Their offenses bordered on under-dispensing, operating without valid licenses and other illegalities within the filling stations.
They were sealed by the surveillance team of the regulatory authority at Asaba and Ibusa in the state.
The Delta State Coordinator of NMDPRA, Engr. Victor Ohwodiasa, revealed over the weekend that the authority would not tolerate a situation where people would be shortchanged as a result of under-dispensing and other illegalities.
Ohwodiasa called on petroleum marketers to ensure that their metres are well-calibrated and sell accurately.
According to him, the awkward dealings included but not limited to under-dispensing, product quality, suspected diversion, illegal bunkering activities, illegal discharge of unauthorised petroleum products in unauthorised locations.
“In line with our mandates, we constantly visit petroleum retail outlets to ensure they sell one litre for one litre.
“Agreeably, there are bound to be variations due to mechanical error in their machines but these are subject to limits, when it exceeds, we shutdown the facilities,” he said
“Based on what we have been doing to ensure the consumers are not shortchanged.

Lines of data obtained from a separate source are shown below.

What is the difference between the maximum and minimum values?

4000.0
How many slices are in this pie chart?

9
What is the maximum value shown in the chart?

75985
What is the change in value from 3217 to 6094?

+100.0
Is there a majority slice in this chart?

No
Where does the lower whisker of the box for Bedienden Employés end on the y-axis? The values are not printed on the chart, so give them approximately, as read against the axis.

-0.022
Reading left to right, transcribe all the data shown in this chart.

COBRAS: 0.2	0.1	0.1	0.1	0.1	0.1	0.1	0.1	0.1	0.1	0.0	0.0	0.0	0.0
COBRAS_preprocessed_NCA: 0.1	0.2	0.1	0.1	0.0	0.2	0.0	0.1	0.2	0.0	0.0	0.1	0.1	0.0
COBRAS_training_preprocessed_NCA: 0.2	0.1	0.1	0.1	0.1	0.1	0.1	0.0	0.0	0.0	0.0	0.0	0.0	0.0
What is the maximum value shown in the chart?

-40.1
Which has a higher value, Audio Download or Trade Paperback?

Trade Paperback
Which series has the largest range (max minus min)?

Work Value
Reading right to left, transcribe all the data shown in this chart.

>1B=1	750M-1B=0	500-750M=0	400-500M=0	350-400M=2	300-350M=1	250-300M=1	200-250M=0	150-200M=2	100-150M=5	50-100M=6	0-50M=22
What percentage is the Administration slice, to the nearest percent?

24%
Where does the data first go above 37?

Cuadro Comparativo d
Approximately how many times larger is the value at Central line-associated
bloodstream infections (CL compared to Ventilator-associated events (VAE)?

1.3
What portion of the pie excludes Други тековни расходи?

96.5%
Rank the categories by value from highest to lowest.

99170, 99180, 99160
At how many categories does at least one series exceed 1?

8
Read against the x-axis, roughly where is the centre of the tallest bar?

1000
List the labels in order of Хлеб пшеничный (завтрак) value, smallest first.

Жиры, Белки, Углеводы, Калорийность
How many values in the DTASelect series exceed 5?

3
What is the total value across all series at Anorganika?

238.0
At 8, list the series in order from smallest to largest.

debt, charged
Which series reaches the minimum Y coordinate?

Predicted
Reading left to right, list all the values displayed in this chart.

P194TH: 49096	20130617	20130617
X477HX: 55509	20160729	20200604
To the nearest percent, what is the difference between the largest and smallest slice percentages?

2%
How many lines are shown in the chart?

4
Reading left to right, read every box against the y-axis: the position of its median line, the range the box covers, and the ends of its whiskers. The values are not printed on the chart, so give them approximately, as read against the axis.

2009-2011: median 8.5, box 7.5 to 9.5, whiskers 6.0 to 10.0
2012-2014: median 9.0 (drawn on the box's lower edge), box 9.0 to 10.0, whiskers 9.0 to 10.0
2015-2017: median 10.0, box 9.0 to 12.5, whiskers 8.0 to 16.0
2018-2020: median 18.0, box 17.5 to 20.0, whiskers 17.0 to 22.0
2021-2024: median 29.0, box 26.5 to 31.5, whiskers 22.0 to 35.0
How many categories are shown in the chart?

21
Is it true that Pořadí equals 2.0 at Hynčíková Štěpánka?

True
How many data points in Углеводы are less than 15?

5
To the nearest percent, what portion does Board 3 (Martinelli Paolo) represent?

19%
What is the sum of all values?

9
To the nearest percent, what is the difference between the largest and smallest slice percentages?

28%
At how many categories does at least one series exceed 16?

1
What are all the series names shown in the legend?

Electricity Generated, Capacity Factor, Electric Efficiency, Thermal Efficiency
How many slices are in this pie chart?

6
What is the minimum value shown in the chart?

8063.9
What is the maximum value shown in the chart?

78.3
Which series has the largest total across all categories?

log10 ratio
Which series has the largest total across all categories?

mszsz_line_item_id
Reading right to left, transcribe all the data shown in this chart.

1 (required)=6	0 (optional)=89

We have been visiting retail outlets across the local government areas in the state to ensure sanity is brought and maintained within the retail outlets.
“This week, we have sealed four stations within the Asaba and Ibusa axis over offences bordering on under-dispensing, operating without valid licenses and illegal activities within the filling stations.
“We will continue to sustain the tempo in this ember months and beyond to ensure products are made available to consumers and sold at the right prices and quantity,” he said.
Ohwodiasa urged the public to always notify the regulatory authority whenever they notice any awkward transactions in their dealing with the petroleum marketers for immediate actions.